After creating the meanings table, the method passes through the meaning-approver records and sets the values (approvers) for the meanings.
Next it calls collect_approvers() to get the quality information for each approver.
Finally, it passes a second time through the m1.txt file. Each time it encounters a new meaning, it looks in the meanings table to see whether it should be kept or not. If the meaning is a keeper, the quality of the approver is looked up in the approvers table. Each line from m1.txt that is to be kept is copied to m2.txt, and two new fields are added at the end: approver ID and quality. Hence the lines in m2.txt are of form:
m lang v expr degraded pos d e a q
where "a" is approver and "q" is quality (both are ints).
Create sources. The method create_sources() extracts detailed information about each of the approvers. It writes the file lang1-lang2-sources.txt. The line format is:
a rel value
where "a" is the approver ID. The relations (attributes) are: lang, variety, regdate, label, creator, isbn, lic_id, license, year, publ, title, and url. An empty line is inserted before each block of records sharing a common value for "a."

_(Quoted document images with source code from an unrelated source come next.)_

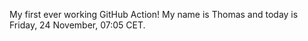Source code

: My first ever working GitHub Action!
My name is Thomas and today is Friday, 24 November, 07:05 CET. 

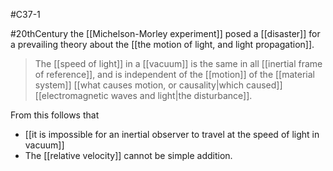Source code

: #C37-1 

#20thCentury the [[Michelson-Morley experiment]] posed a [[disaster]] for a prevailing theory about the [[the motion of light, and light propagation]].

> The [[speed of light]] in a [[vacuum]] is the same in all [[inertial frame of reference]], and is independent of the [[motion]] of the [[material system]] [[what causes motion, or causality|which caused]] [[electromagnetic waves and light|the disturbance]].

From this follows that
- [[it is impossible for an inertial observer to travel at the speed of light in vacuum]]
- The [[relative velocity]] cannot be simple addition.
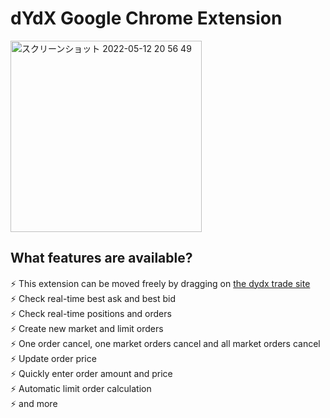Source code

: # dYdX Google Chrome Extension

<img width="306" alt="スクリーンショット 2022-05-12 20 56 49" src="https://user-images.githubusercontent.com/57611745/168101339-535c8ee4-39d4-442b-9226-305ef4afc00d.png">

## What features are available?
:zap: This extension can be moved freely by dragging on [the dydx trade site](https://trade.dydx.exchange/trade/BTC-USD)　  
:zap: Check real-time best ask and best bid  
:zap: Check real-time positions and orders  
:zap: Create new market and limit orders  
:zap: One order cancel, one market orders cancel and all market orders cancel  
:zap: Update order price  
:zap: Quickly enter order amount and price  
:zap: Automatic limit order calculation  
:zap: and more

By word. The method by_word() creates a file containing lines of form
word-lang1 quality word-lang2
The method sort_by_word() then sorts that file.
It turns out that the quality scores for the approvers are not very informative about whether the entries are actually good. For example, the top quality source (quality 7) for the Spanish word "a" includes meanings "crazy," "missionary," and "physical" - completely bogus. A much better gauge appears to be the number of sources in which the translation occurs.